I never did, though. I don’t know why. I should have. It would’ve been so easy–shooting her a DM on Instagram. The last time we talked was two years ago when we ended up coming out to each other.

I still remember her password for a virtual horse game that we used to be obsessed with. She was going on vacation and wanted me to take care of her horses for a while. How do you go from knowing these sorts of details about someone to not talking at all?

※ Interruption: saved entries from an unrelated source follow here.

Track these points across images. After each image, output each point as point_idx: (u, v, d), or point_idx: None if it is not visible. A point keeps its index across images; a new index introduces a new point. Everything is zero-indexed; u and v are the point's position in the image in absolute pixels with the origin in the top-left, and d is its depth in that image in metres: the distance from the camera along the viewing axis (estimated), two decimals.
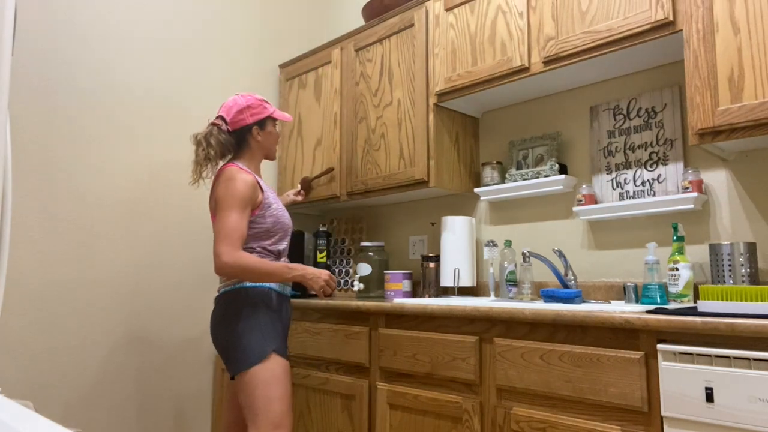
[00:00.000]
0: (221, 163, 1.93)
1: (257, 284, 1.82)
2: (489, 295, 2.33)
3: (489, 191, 2.30)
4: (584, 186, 2.06)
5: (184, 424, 2.53)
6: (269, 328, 1.78)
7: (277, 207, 1.90)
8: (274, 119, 1.96)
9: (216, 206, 1.79)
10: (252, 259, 1.72)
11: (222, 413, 2.58)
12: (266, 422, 1.68)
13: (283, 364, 1.77)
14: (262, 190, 1.86)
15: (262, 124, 1.91)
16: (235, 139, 1.90)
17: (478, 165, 2.49)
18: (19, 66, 2.17)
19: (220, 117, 1.89)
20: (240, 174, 1.79)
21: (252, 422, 1.70)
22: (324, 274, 1.84)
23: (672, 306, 1.65)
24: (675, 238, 1.75)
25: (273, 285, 1.85)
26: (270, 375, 1.72)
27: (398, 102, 2.41)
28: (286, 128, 2.98)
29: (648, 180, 1.96)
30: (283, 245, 1.95)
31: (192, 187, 2.65)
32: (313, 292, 1.95)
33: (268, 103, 1.95)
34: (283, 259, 1.97)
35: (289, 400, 1.75)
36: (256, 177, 1.87)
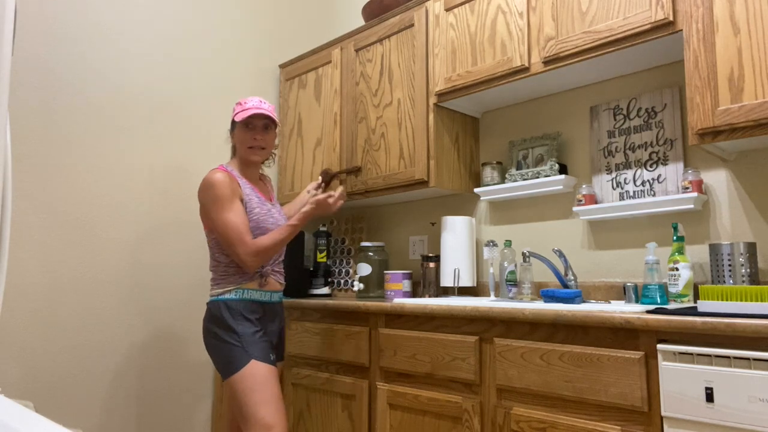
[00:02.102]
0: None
1: (237, 297, 1.82)
2: (489, 295, 2.33)
3: (489, 191, 2.30)
4: (584, 186, 2.06)
5: (184, 424, 2.53)
6: (247, 337, 1.78)
7: (260, 212, 1.88)
8: (240, 122, 1.92)
9: (207, 214, 1.83)
10: (266, 240, 1.80)
11: (223, 412, 2.58)
12: (257, 426, 1.69)
13: (266, 370, 1.74)
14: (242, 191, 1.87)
15: (232, 127, 1.98)
16: None
17: (478, 165, 2.49)
18: (19, 66, 2.17)
19: None
20: (213, 175, 1.83)
21: (245, 427, 1.71)
22: (320, 199, 1.89)
23: (672, 306, 1.65)
24: (675, 238, 1.75)
25: (255, 295, 1.86)
26: (253, 381, 1.71)
27: (398, 102, 2.41)
28: (287, 128, 2.98)
29: (648, 180, 1.96)
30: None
31: (191, 188, 2.65)
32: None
33: (240, 105, 1.91)
34: (280, 257, 1.97)
35: (277, 402, 1.72)
36: (237, 176, 1.88)
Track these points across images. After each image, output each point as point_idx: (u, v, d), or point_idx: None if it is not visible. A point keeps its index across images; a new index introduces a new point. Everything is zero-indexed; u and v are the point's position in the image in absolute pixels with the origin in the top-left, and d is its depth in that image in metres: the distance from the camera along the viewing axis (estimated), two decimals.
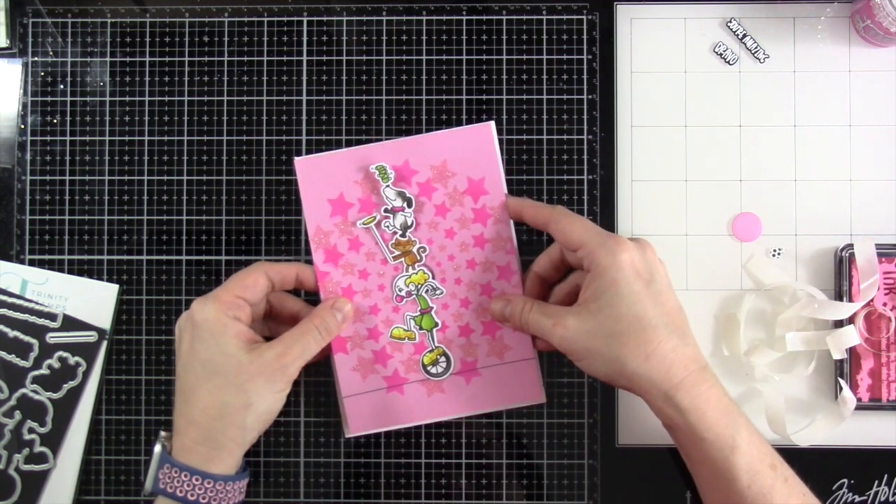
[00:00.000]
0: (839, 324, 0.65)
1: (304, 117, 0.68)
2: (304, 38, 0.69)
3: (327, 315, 0.62)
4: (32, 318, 0.67)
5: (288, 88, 0.69)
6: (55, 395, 0.67)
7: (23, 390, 0.67)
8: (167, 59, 0.69)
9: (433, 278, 0.65)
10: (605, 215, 0.68)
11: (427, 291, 0.65)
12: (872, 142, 0.68)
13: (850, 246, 0.66)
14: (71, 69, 0.69)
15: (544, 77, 0.68)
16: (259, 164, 0.68)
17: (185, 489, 0.58)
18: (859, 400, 0.65)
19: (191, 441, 0.58)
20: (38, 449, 0.67)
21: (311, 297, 0.67)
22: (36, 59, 0.69)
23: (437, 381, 0.65)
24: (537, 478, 0.67)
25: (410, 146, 0.65)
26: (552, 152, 0.68)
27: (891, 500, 0.67)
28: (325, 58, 0.69)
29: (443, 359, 0.65)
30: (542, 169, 0.68)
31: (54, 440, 0.67)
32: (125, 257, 0.68)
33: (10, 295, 0.67)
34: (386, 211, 0.65)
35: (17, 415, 0.67)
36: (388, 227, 0.65)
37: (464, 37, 0.68)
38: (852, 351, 0.66)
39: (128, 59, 0.69)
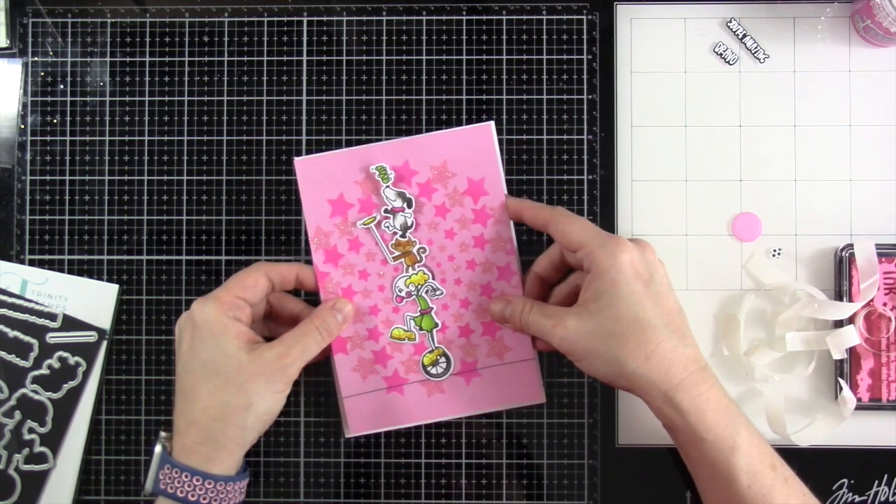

I opened Instagram. I looked at her profile. I started typing a message–and then I swiped out.

 

. . .

 

After Wolf 359, I started Greater Boston, a sort of surreal comedy podcast that takes place in an alternate Boston, where the death of one uptight man on a rollercoaster in Wonderland sets off a chain reaction.

Listening to it made me miss Boston even more—I look for traces of it everywhere, searching for things that remind me of my dorm, of campus.

I’ve been thinking a lot about haunted houses lately. Not just about the people that haunt them, but rather, the way houses can haunt them back. A house can love you or hate you, and when you leave, it lingers in your memories like a ghost. Maybe that’s why I hate moving so much. I don’t want to form any more ghosts.

Our homes haunt us, you know. The big lie about all those horror movies you love so much is that a ghost always haunts the people in the house. In real life, the house does all the haunting.

— Isabelle Powell, Greater Boston

ghost

. . .

 

When finals season drew near last semester, my GRA decided to give us painted lady butterflies to raise.

I’d done this before, in second grade. I got a little cup taped to my desk and I would watch the fuzzy black caterpillar inside during class, eating and pooping, sometimes at the same time. It felt like deja vu to experience that again twelve years later, watching my caterpillar do its thing when I should’ve been paying attention to my Zoom classes.

The first time I released my butterfly friend, little eight year old me stared up at the sky, mesmerized, as it flew away. I missed it the second time. I guess I wasn’t ready to see it go.

 

. . .

 

Cats are notoriously resistant to change, and my cat definitely didn’t enjoy going to the airport. At security, TSA asked me to take her out of her carrier and hold her as I walked through the metal detector. I could feel her trembling in my arms, but she was so brave about it—she didn’t scratch or bite or try to run at all.

I think I need to channel that part of her—how well she adapted. It wasn’t easy. It’s never easy, but maybe I’ve been approaching it all wrong. Maybe this period of turbulence is just my final stretch as a caterpillar, looking through the garden for a good spot to set all my worries down and develop my true potential.

 

. . .

 

Eric Carle passed in May. I came across this note that he had written, though:

Note from Eric Carle about his books.

The Very Hungry Caterpillar is about hope. You, like the little caterpillar, will grow up, unfold your wings and fly off into the future.

It always comes back to hope.

 

. . .

 

Last summer, around this time, I submitted my blogger application. I wrote about something similar, too—life after a move, back to my childhood house. But I also wrote about cycles and circles, beginnings and endings.

cycles are inherently bittersweet. when you reach the end of a cycle, when you complete a circle, when you revisit somewhere you’ve been before: it carries a sense of achievement, of growth, of nostalgia. but there’s also the faint weight of knowing that this is it, i’m here now.

[…]

the thing about circles, though, is that they don’t really end once you complete them. i mean, that’s the whole point–they’re cyclic. things begin once things end. for the rest of my life to begin, my childhood had to end.

[…]

and maybe that’s why cycles are bittersweet. coming full circle means returning to one last point of familiarity, seeing the ghosts of your past selves and reliving your memories before you move on to the next great adventure, full of uncertainty. but that uncertainty is what makes life worth living.

In some ways, it feels like my life is a boomerang: Canada, Iowa, Minnesota, Iowa, back to Canada.

I’ve completed one more cycle. I think I’m ready to start the next one.